Segment Open

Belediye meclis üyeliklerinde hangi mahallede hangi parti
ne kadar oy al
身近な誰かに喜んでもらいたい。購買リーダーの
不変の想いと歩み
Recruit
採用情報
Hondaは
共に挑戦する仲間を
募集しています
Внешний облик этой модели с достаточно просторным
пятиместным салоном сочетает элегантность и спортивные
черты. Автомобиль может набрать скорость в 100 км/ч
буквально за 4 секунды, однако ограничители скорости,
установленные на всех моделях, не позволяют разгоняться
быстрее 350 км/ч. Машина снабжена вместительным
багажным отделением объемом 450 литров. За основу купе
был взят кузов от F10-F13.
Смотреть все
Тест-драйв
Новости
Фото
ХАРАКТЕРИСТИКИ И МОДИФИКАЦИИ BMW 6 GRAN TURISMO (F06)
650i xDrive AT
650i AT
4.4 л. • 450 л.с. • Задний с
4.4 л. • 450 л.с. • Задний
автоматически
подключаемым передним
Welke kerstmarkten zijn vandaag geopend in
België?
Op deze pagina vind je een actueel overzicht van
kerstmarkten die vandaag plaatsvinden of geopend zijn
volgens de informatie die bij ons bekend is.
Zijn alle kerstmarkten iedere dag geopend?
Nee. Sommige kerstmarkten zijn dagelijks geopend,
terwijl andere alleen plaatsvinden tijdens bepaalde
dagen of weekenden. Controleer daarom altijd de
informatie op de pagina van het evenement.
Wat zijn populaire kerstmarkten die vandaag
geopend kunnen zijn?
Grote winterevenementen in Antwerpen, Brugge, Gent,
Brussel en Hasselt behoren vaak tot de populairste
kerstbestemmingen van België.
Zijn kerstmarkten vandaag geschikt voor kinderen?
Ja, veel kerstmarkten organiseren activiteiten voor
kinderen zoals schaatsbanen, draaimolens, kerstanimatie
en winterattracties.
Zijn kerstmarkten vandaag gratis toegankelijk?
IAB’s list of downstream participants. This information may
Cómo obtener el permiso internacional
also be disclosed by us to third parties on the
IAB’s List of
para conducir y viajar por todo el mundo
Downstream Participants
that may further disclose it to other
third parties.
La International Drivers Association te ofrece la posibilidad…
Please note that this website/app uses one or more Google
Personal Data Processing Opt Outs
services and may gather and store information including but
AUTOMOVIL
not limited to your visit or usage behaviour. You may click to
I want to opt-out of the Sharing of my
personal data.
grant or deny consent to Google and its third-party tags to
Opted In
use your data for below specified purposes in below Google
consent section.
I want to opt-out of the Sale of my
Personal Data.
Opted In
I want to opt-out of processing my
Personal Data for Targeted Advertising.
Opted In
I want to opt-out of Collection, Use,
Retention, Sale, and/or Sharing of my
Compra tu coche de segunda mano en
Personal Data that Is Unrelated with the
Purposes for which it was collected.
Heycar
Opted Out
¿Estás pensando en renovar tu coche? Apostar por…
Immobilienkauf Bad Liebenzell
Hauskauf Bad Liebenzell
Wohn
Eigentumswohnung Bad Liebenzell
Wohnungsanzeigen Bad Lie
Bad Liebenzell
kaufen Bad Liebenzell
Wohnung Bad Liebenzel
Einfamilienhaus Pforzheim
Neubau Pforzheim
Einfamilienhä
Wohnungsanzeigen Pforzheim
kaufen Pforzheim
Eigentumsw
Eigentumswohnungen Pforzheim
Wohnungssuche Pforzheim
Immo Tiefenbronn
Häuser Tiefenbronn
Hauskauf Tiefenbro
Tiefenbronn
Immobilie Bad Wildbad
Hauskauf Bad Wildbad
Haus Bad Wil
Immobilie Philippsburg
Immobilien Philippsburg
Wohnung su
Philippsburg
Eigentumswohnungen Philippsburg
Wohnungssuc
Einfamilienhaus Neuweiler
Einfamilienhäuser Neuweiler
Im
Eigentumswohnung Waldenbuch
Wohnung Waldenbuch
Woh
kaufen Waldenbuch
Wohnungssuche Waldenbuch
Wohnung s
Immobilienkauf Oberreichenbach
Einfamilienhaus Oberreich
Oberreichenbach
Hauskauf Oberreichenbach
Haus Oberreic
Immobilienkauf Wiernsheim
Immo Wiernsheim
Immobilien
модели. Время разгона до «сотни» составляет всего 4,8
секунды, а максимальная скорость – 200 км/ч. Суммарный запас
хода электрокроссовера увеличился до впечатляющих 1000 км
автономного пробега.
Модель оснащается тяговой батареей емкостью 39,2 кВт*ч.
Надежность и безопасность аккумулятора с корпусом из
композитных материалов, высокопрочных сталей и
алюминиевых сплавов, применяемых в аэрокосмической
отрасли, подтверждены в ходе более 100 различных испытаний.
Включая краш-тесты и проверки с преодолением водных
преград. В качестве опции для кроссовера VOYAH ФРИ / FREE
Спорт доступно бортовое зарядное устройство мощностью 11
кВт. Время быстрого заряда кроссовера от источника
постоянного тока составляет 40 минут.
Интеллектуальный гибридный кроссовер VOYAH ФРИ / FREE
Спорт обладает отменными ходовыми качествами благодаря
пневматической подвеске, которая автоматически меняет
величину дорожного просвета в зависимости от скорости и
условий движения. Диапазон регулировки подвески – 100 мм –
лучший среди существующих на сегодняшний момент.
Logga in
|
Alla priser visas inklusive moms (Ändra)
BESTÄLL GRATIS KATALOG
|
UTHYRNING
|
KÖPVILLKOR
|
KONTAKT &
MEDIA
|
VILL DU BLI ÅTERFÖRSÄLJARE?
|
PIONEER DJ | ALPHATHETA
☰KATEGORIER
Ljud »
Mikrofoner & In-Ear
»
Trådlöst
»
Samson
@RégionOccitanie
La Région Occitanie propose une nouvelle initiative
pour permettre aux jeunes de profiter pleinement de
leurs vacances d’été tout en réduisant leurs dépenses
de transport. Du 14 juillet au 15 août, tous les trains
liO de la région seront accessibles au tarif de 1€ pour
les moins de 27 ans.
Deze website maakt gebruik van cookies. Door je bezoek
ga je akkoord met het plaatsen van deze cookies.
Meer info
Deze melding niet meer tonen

Segment Closed

Convert the listing, from its first line through the line containing "пятиместным салоном сочетает", into a Markdown table with the columns "Row" and "Line". Number each line in order and omit any blank lines.

| Row | Line |
|---|---|
| 1 | Belediye meclis üyeliklerinde hangi mahallede hangi parti |
| 2 | ne kadar oy al |
| 3 | 身近な誰かに喜んでもらいたい。購買リーダーの |
| 4 | 不変の想いと歩み |
| 5 | Recruit |
| 6 | 採用情報 |
| 7 | Hondaは |
| 8 | 共に挑戦する仲間を |
| 9 | 募集しています |
| 10 | Внешний облик этой модели с достаточно просторным |
| 11 | пятиместным салоном сочетает элегантность и спортивные |